Mark cuts me off. ‘It’s all circumstances,’ he says, with a sort of friendly disdain, before lurching more enthusiastically into words it feels like he’s repeated often enough to qualify as a mantra.

‘All the stuff – the house, the money, the moviestars – it’s all circumstances. Life – mine, Anna’s, the children’s – they’re really no better or worse with or without them. There’s more, er, surface-level excitement perhaps, but there’s also more time spent faffing around with, y’know, architects, builders, accountants, security people… investment people,’ he says, with a smirk.

‘As for the stars,’ he continues, ‘you can get a meeting with anyone… once. That can be pretty cool. But the novelty soon wears off. And if you don’t have something useful to offer them, there’s no second meeting, nor any more firsts with anyone they know. If LA teaches you anything, it’s that you can have all the money in the world, but unless you’ve got something to do with it, it’s often just a cue for wasting time.’

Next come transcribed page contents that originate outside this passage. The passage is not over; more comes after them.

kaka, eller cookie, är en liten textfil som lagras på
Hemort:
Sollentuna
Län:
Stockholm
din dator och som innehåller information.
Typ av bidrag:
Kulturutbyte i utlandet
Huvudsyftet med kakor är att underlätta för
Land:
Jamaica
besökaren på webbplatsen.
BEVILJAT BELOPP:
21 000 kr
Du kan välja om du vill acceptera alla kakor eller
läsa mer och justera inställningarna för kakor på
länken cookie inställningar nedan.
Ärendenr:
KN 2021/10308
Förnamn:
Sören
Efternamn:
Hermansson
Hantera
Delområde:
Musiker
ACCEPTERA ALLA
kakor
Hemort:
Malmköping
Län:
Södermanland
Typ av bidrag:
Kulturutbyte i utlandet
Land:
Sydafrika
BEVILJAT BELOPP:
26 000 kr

I know Mark is friends with a few celebrity stoics, but I’m still surprised to hear how well it’s rubbed off on him, especially given some of his life choices (and indeed how championing stoic virtues tends to be an indication of their absence). There’s a lot of mental and physical effort (not to mention money) gone in to proving his ‘just circumstances’ theory.

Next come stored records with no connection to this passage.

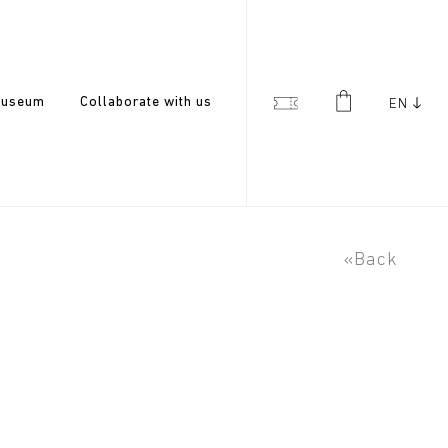
useum
Collaborate with us
EN
«Back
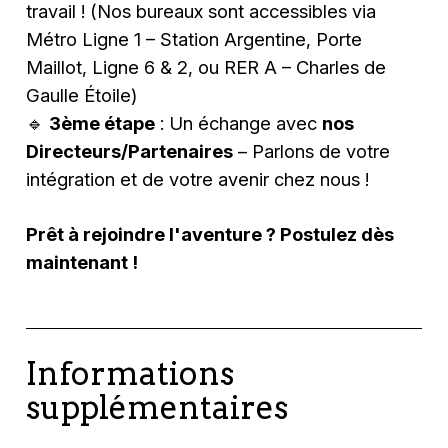
travail !
(Nos bureaux sont accessibles via
Métro Ligne 1 – Station Argentine, Porte
Maillot, Ligne 6 & 2, ou RER A – Charles de
Gaulle Étoile)
🔹
3ème étape
: Un échange avec
nos
Directeurs/Partenaires
– Parlons de votre
intégration et de votre avenir chez nous !
Prêt à rejoindre l'aventure ? Postulez dès
maintenant !
Informations
supplémentaires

‘That’s great to hear. Superb, really. I’d love to record that and play it on repeat to goodness knows how many of our other clients, let alone find a way to implant such thoughts into those that sacrifice everything chasing those circumstances… I have to ask, though: how do you square such thinking with your continuing keenness to see your net worth hit the £20m mark? Especially as that mark changes with the dollar:pound exchange rate, the shifting subjective and sporadic valuation of your houses… and the knowledge you’ll blast way past it in any case when the cash from the latest show comes in.’

‘Hah. Fair point. I guess I can’t. It’s pretty daft, I suppose. It’s something to do, I guess… and it’s definitely better than nothing. And it’s obviously a lot better than it was. You know about–‘

‘I do,’ I say, seeing no need to dwell on past impostor-syndrome troubles, especially as I’m told he’s previously made it pretty clear that’s his therapist’s job, not my boss’s, or mine.

‘I guess there’s still a bit of that floating about… still feeling the need to wear the badges, even though I know deep down they don’t mean shit. I’m reading Alain de Botton’s Status Anxiety at the moment. He makes the point that however well one may grasp the nonsense at a given point, because everything – us, the world – is shifting all the time, it’s incredibly easy to fall back to the default of letting society determine our significance, consciously or otherwise, even when we know it's crap.’

I stave off the urge to both share some of my favourite quotes from that book, and recommend a thousand others in the process by asking a follow-up: ‘Is it perhaps easier to be more perspectival about the whole charade when you own all the stuff? Because you know experientially it’s always about the narrative, not the numbers? Or does it make it harder because there’s so much more opportunity to add to those lingering clouds of impostor syndrome?’